*Task goal*: Go from the first line below to the one with "2011年6月18日與相戀半" and print each line exactly.

*Material to process*:
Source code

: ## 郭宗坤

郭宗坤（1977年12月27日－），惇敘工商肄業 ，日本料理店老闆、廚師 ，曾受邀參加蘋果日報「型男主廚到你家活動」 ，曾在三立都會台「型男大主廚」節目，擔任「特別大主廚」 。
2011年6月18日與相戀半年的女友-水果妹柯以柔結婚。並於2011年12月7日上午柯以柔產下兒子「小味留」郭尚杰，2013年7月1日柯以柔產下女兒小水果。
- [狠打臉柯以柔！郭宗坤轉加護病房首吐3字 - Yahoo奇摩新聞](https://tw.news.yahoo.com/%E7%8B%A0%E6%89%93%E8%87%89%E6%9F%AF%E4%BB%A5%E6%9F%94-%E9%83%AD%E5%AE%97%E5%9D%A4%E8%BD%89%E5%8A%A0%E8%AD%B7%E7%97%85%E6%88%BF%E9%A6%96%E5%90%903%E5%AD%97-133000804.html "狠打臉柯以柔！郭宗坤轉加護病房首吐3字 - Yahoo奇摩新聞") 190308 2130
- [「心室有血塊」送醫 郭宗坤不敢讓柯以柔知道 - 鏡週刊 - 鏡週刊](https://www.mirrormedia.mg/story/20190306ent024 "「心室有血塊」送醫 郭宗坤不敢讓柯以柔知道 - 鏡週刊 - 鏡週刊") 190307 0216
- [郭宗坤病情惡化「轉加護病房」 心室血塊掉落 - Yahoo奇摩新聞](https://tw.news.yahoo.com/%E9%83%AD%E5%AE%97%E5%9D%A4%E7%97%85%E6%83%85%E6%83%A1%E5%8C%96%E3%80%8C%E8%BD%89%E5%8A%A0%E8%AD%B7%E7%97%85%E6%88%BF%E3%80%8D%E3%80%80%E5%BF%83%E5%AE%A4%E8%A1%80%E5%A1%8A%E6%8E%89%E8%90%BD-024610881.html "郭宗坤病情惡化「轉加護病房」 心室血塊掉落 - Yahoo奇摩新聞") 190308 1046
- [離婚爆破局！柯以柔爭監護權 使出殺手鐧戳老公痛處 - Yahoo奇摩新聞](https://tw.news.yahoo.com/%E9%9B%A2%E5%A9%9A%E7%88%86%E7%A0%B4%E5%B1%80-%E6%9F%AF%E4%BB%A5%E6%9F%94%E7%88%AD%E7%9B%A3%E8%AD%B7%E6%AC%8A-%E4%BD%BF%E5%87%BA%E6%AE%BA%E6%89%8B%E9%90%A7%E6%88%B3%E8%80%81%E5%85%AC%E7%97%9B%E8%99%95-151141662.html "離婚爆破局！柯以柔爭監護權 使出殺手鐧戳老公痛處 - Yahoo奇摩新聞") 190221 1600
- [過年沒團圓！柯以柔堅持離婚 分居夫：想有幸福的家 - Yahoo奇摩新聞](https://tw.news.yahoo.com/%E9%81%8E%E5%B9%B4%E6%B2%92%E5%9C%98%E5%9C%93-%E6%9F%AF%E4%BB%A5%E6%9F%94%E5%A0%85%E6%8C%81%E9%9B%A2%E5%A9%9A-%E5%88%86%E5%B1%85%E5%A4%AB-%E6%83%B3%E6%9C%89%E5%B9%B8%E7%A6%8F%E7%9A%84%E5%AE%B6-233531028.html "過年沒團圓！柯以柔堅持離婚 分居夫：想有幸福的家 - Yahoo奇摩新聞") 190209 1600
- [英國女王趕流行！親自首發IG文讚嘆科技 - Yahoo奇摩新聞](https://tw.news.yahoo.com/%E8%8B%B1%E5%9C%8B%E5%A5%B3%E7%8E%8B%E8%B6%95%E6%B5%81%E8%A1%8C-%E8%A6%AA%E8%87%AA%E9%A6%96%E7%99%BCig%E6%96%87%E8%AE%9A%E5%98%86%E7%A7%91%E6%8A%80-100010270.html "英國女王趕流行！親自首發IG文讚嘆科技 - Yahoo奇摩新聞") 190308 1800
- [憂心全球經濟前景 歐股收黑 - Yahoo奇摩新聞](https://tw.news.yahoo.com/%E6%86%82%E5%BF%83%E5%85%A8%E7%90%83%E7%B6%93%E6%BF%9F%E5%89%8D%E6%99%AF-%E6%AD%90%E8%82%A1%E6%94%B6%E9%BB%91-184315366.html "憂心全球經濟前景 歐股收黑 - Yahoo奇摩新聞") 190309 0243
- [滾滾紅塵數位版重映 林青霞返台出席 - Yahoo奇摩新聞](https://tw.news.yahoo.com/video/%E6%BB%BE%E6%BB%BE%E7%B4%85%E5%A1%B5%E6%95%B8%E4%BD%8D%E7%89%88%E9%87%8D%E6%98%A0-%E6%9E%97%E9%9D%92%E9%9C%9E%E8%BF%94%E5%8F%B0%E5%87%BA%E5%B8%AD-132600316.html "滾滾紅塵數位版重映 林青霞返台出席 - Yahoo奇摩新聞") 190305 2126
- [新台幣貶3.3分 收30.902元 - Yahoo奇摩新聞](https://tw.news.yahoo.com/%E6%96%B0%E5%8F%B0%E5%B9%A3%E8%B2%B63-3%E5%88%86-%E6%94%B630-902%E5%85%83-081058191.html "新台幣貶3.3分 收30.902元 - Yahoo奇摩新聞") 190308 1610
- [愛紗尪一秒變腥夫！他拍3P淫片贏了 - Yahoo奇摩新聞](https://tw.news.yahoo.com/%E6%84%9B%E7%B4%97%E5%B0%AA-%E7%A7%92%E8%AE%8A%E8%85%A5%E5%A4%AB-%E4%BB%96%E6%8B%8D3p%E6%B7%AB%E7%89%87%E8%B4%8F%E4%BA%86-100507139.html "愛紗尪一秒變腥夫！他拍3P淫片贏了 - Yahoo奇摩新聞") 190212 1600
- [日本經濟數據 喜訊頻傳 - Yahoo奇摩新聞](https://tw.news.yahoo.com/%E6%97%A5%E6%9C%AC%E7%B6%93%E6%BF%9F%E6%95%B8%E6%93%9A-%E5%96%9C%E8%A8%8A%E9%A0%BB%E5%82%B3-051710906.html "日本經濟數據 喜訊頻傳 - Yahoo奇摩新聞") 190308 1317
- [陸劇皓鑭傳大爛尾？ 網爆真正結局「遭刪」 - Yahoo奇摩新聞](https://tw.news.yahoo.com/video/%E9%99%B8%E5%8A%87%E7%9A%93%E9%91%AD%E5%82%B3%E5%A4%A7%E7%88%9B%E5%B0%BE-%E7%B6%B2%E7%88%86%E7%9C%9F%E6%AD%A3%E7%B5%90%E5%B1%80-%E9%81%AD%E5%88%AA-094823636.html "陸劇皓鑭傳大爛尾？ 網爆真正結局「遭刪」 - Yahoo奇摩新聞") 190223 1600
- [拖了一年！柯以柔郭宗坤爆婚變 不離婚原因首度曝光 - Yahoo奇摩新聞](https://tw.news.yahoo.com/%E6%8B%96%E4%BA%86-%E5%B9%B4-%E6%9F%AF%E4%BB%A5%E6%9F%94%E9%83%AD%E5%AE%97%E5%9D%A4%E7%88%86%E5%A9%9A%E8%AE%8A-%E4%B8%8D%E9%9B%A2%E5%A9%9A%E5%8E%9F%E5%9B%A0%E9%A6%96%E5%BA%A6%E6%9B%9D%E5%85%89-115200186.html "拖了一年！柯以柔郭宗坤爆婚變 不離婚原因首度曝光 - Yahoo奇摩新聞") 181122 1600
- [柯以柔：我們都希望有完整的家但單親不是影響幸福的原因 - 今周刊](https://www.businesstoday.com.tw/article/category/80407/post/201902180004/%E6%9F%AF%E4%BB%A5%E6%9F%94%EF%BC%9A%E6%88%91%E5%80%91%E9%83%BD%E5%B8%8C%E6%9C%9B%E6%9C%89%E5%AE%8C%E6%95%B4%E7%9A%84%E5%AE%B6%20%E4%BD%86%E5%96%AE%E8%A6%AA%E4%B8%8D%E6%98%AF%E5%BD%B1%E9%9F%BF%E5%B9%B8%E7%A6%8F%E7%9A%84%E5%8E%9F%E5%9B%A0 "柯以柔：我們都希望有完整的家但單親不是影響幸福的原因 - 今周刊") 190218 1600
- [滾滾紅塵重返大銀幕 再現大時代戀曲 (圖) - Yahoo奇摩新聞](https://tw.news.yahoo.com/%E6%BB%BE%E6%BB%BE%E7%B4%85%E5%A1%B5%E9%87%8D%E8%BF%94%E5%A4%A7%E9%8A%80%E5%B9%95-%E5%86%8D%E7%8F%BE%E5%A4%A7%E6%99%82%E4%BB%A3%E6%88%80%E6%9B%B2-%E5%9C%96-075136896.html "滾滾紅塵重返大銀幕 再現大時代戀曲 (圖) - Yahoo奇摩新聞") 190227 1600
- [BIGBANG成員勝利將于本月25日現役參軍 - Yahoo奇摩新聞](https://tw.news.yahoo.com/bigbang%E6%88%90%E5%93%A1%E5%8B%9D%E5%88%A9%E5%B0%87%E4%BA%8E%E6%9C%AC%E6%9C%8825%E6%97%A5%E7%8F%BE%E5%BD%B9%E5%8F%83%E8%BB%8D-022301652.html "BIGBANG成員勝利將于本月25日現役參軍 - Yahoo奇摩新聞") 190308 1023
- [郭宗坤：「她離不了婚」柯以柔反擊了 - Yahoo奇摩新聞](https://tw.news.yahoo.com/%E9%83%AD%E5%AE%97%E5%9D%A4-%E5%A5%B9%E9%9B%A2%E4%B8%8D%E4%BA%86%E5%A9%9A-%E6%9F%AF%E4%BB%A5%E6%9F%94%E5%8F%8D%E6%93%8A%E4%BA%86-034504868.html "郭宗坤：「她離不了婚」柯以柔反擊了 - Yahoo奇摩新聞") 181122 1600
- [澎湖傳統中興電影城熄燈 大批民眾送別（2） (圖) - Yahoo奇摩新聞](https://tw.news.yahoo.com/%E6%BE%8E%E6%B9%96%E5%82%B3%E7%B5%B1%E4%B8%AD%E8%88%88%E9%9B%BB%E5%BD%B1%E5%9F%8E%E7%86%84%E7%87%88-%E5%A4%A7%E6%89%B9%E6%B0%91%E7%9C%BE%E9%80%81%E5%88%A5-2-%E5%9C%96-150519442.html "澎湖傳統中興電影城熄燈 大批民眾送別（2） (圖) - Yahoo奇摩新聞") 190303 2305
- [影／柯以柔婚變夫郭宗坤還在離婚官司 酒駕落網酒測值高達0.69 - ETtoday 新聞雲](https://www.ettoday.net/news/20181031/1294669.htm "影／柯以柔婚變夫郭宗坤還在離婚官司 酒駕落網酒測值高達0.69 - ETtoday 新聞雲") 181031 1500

*Answer for this exercise*:
Source code

: ## 郭宗坤

郭宗坤（1977年12月27日－），惇敘工商肄業 ，日本料理店老闆、廚師 ，曾受邀參加蘋果日報「型男主廚到你家活動」 ，曾在三立都會台「型男大主廚」節目，擔任「特別大主廚」 。
2011年6月18日與相戀半年的女友-水果妹柯以柔結婚。並於2011年12月7日上午柯以柔產下兒子「小味留」郭尚杰，2013年7月1日柯以柔產下女兒小水果。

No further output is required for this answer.